After two weeks living in a rented flat, we talked – he said he missed me and I’d misunderstood him saying he wasn’t in love with me, but no pleas to come back. I was a wreck and confused. I moved back. I since found out this girl met a bloke around this time.
He was miserable for a while, then after two weeks he proposed. Nothing outstanding. He actually didn’t really want to tell people or celebrate. No engagement party. Quite sad really.
A few months afterwards this work colleague split with this guy, posting on facebook about how her life was sooooo ‘complicated’ etc. We organised a holiday and lo and behold, he changed overnight into the man I fell in love with.
We’ve made plans, booked wedding things, it’s been hard to engage him but he’s getting there. A few weeks prior, this girl wrote on her facebook that she was finally ‘over the man who’d broken her heart’.

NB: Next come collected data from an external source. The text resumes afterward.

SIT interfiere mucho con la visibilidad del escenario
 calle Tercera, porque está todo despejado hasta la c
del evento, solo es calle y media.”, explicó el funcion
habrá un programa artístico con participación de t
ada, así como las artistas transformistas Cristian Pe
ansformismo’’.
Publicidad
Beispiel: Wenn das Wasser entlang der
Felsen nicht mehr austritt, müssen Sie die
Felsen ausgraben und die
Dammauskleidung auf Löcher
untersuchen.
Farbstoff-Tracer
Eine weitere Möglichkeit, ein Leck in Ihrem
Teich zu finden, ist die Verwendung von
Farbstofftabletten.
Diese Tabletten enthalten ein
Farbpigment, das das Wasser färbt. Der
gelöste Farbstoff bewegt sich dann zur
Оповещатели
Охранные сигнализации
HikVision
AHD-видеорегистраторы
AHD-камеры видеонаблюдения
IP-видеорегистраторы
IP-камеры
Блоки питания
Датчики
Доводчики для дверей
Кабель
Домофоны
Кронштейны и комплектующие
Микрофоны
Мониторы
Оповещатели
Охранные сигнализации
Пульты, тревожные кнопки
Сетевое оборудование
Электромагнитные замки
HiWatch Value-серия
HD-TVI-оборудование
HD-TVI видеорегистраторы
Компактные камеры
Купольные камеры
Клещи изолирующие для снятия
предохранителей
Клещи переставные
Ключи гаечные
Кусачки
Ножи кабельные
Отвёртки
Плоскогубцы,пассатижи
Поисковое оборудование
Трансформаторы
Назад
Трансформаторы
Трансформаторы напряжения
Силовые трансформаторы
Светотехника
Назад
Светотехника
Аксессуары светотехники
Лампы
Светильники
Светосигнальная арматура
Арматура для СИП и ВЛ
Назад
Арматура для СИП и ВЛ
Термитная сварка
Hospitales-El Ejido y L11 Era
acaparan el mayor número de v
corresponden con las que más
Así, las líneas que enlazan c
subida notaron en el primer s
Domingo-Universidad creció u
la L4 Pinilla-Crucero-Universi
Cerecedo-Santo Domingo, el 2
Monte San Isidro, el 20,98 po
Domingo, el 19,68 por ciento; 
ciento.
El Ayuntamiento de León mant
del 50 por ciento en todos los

Ok history over. My question is, I’ve talked to him about ensuring I’m the one he wants to be with – he says forever. He wants children with me etc. I have not, however, challenged him about her as I have no proof other than the fact he doesn’t drive to work and back with her anymore and I no longer get invites to his work do’s.
Am I paranoid?
Should I drop it?
Is this just too long and rambly?
If anyone has the strength of mind to read all of that then I applaud them. I’m in a bit of a serious pondering mood due to this upcoming marriage, and making sure I’m doing the right thing. I’m old enough to know that people aren’t always 100% honest and sometimes it’s left up to us to figure it out.